• **PROBLEMS TO WORK ON**
a) In the notebook on equal treatment cases in Poland, translate this sentence into French: "Data is collected and published by the Polish Ministry of Justice (2010-2021)."
b) Extend the notebook on equal treatment cases in Poland by writing the code that follows its final line.
--- EXTRACT PROVIDED Enclosed Below ---
## Equal treatment in employment cases in Poland 2001-2021

### 1. topic description

In [1]:
id = 4
topicName = 'equal-treatment-pl'
title = """
Equal treatment in employment - court cases in Poland from 2010 to 2021
""".replace('\n',' ').strip()
titlePl = """
Równe traktowanie w zatrudnieniu - sprawy sądowe w Polsce w latach 2010-2021
""".replace('\n',' ').strip()
country = 'Poland'
countryPl = 'Polska'
startYear = 2010
endYear = 2021
description="""
Records of cases for compensation for violation of the 
principles of equal treatment in employment 
in Poland (Article 18 3d of the Labor Code).
Data is collected and published by the Polish
Ministry of Justice (2010-2021). 
""".replace('\n',' ').strip()
descriptionPl="""
Ewidencja spraw o odszkodowanie z tytułu naruszenia 
zasad równego traktowania w zatrudnieniu w Polsce (art. 18 3d Kodeksu Pracy).
Dane opublikowane przez polskie Ministerstwo Sprawiedliwości (2010-2021).
""".replace('\n',' ').strip()
sourceName = "Ministry of Justice (PL)"
--- End of Enclosed EXTRACT PROVIDED ---
--- AVAILABLE DATA Enclosed Below ---
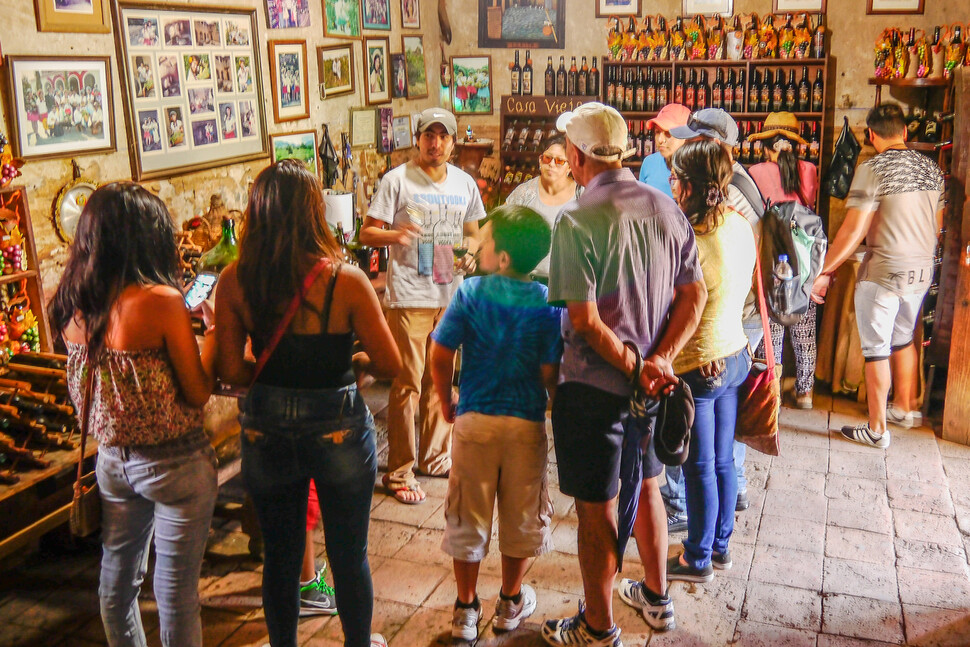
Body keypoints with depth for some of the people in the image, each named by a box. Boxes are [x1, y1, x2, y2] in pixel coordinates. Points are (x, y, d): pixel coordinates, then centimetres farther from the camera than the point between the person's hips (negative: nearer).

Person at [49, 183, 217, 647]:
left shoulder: (71, 306, -3)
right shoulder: (161, 300, -22)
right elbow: (197, 394, -16)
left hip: (111, 460, 6)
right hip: (174, 463, -6)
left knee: (117, 580, 22)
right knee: (176, 591, 8)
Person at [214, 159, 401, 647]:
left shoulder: (234, 282, -10)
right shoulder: (346, 281, -19)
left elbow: (230, 370, -8)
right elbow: (389, 365, -13)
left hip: (266, 429, 3)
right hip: (338, 430, -2)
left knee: (279, 556, 21)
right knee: (349, 556, 18)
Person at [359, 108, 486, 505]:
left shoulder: (465, 183, 10)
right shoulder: (397, 180, -4)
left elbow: (473, 232, 21)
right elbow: (366, 233, -6)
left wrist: (470, 253, -2)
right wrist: (394, 235, -27)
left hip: (451, 296, 5)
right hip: (409, 297, -5)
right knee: (407, 385, -4)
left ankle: (436, 455, 31)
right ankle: (400, 472, 7)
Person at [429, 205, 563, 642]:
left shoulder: (471, 292, -9)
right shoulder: (547, 302, -9)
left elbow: (440, 355, -9)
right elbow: (550, 373, -11)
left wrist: (447, 402, 7)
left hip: (475, 420, 0)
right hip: (527, 423, 1)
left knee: (467, 518, 14)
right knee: (520, 516, 18)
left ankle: (466, 610, 24)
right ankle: (511, 602, 32)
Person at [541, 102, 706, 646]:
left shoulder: (577, 221, -19)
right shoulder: (667, 208, 1)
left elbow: (586, 320, -22)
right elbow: (695, 295, 1)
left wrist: (636, 368, -12)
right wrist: (661, 360, -6)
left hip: (595, 384, -6)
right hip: (653, 381, 7)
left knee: (597, 507, 7)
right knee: (646, 485, 24)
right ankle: (656, 597, 41)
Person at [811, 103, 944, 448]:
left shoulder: (873, 169, -15)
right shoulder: (931, 168, 6)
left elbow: (853, 230, -18)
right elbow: (937, 224, 15)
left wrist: (825, 271, -11)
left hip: (883, 271, -7)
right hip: (922, 270, 7)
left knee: (876, 349, 3)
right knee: (903, 338, 24)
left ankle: (877, 429, 10)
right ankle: (904, 407, 38)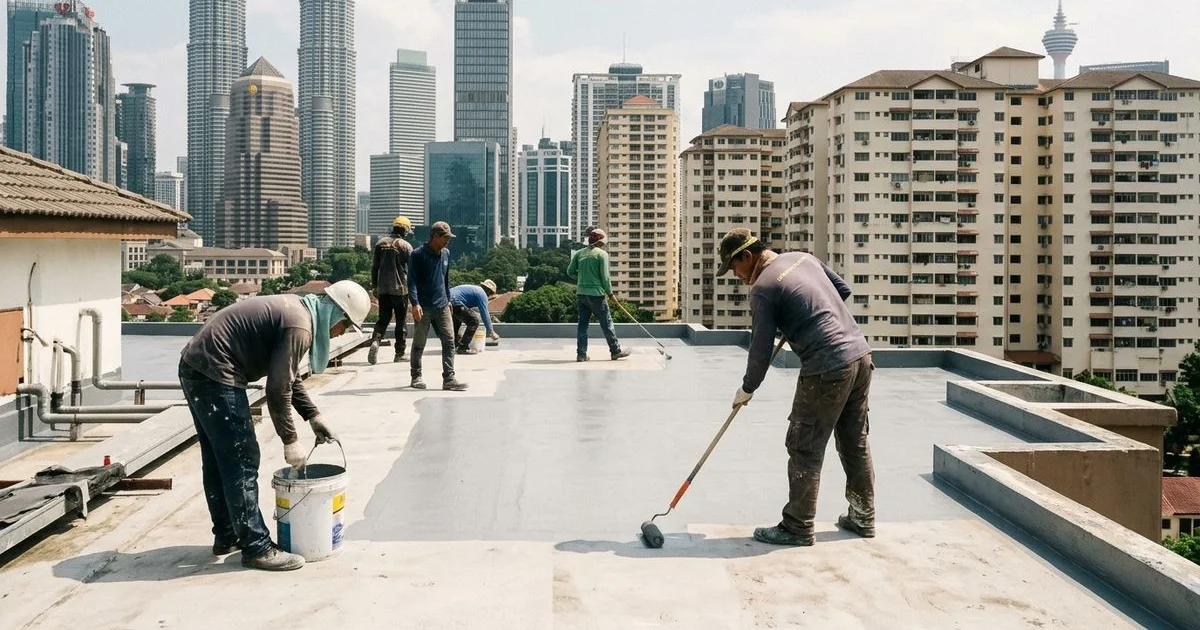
--- End of Enclosed AVAILABLE DATA ---
• **EXPECTED OUTPUTS**
a) Les données sont collectées et publiées par le ministère polonais de la Justice (2010-2021).

b)
sourceNamePl ="Ministerstwo Sprawiedliwości (PL)"
sourceLink="https://isws.ms.gov.pl/pl/baza-statystyczna/opracowania-wieloletnie/"
fileName = topicName
sourceFileExt = 'xlsx'

In [None]:
from src.database.insert_topic import insert_topic

insert_topic(
    id,
    topicName,
    title,
    titlePl,
    country,
    countryPl,
    startYear,
    endYear,
    description,
    descriptionPl,
    sourceName,
    sourceNamePl,
    sourceLink,
    fileName,
    sourceFileExt
)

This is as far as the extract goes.